- Text provided
# # # #
Message 105 of 227 (558059)
04-29-2010 3:19 PM
Reply to: Message 101 by New Cat's Eye
04-29-2010 12:42 PM


Re: Committed
I've experienced things that make me think the supernatural exists and from my science education I see that it'd be fairly easy for science to be missing it.
The point is you are using naive empiricism and intuitive rationalism here. You had an experience, and you used your intuitive reasoning to conclude what that experience was.
It might be the case that cause of your experience is something that science does indeed 'miss' for whatever reasons. But science is just a formalised system of gathering evidence and applying reason. And science has shown that on the whole humans are pretty crap at intuitive reasoning under certain circumstances AND that they are prone to giving undue confidence in their intuitive conclusions.
So if you are 'committed to {science as an evidential basis.' then you have to conclude that relying on your perceptions of your experiences and your personal interpretations of them is prone to significant error.
We have a lab here that I work in investigating customer issues sometimes... There's things that I just cannot investigate scientifically, and things that we just cannot replicate.
I'm willing to bet that they are scientifically investigatable, but doing so is beyond the scope of your lab, not science.
I've said that I don't think you should take my subjective evidence as evidence for you
But it is evidence. I have further evidence for the hypothesis that many humans claim to have had some kind of religiously based experience.
If I accept that people have had these experiences, then I just need to a hypothesis to explain why they have them.
One is that these experiences stem from the brain, that something occurs neurologically that causes an experience that is interpreted religiously. This maybe similar to a bout of extreme paranoia, only with a reverse emotion. A feeling of unseen forces acting in your interest rather than against you. Maybe other such neurological events combine to produce various effects.
The other is that the experiences are caused by the things the humans experiencing them think they are caused by (at least approximately).
# # # #
- Information shown
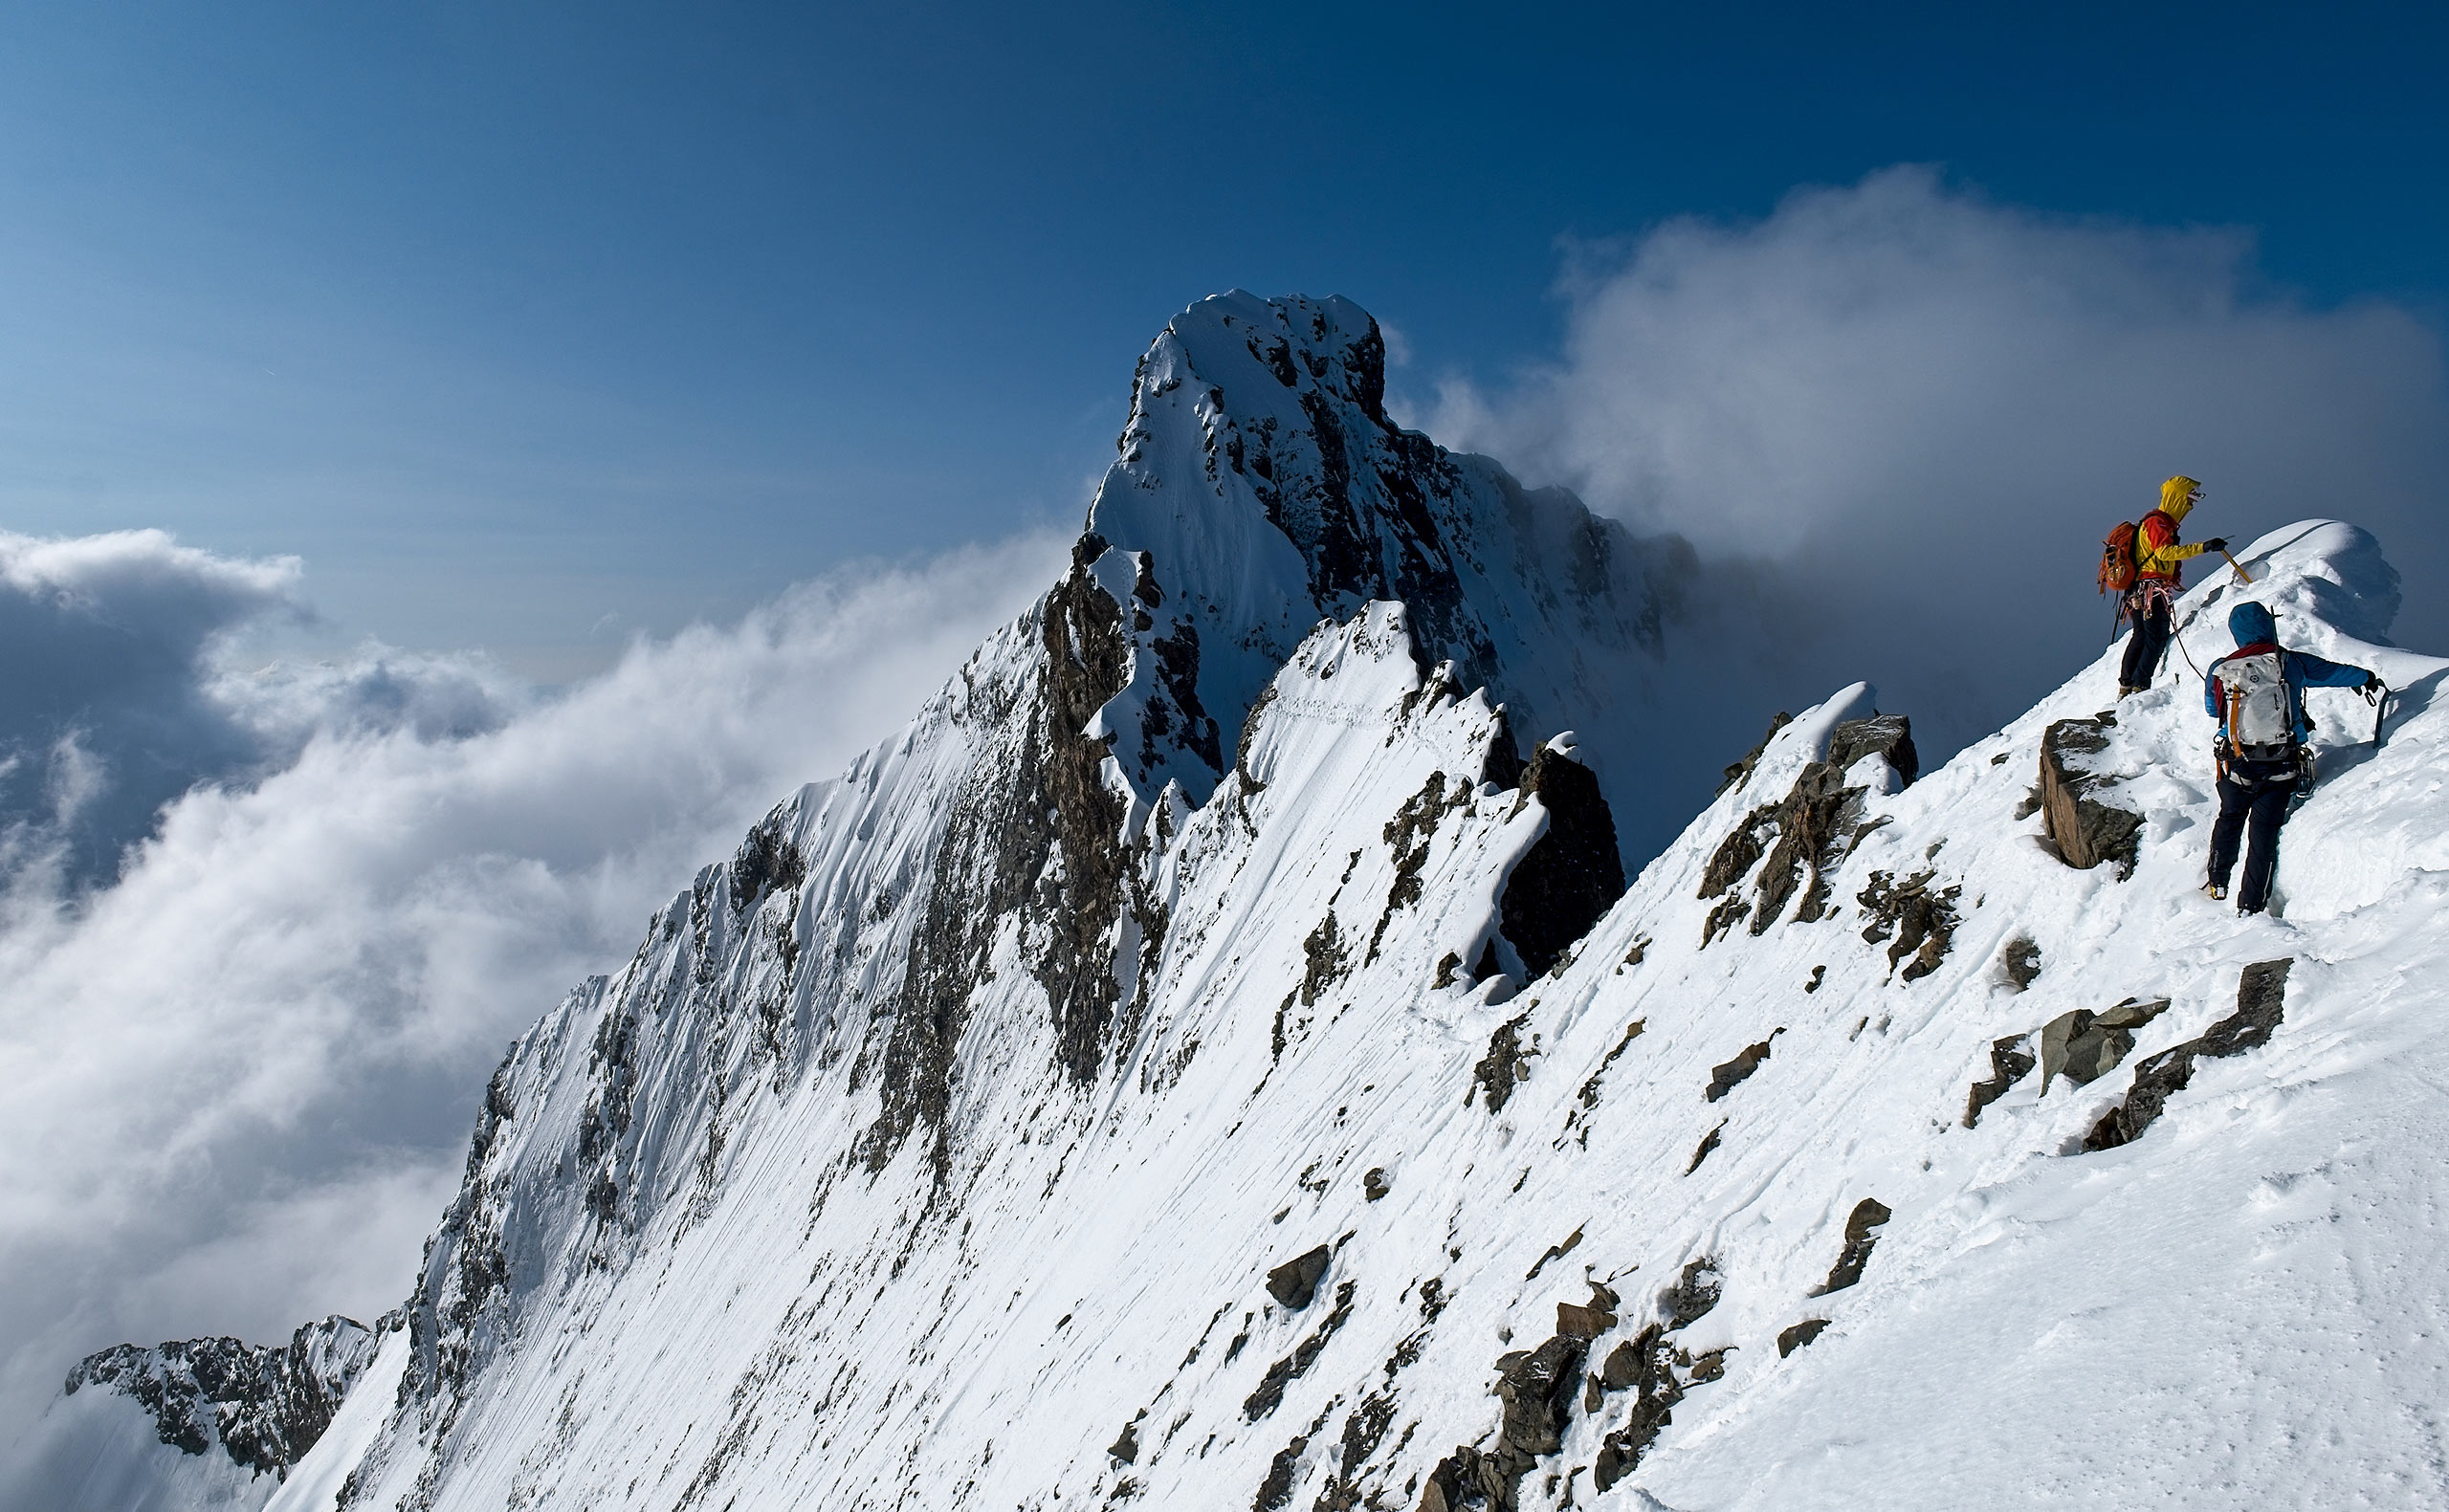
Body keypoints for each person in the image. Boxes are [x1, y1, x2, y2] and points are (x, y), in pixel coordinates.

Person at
# # # #
- Activity list
**A.** Print the section of the forum post starting at "I've said that" and ending at "religiously based experience.".
**B.** What is the first hypothesis the forum post offers for why people have religious experiences?
The data play no part here.

- Solved problems
**A.**
I've said that I don't think you should take my subjective evidence as evidence for you
But it is evidence. I have further evidence for the hypothesis that many humans claim to have had some kind of religiously based experience.

**B.** The experiences stem from the brain: something occurs neurologically that causes an experience that is interpreted religiously.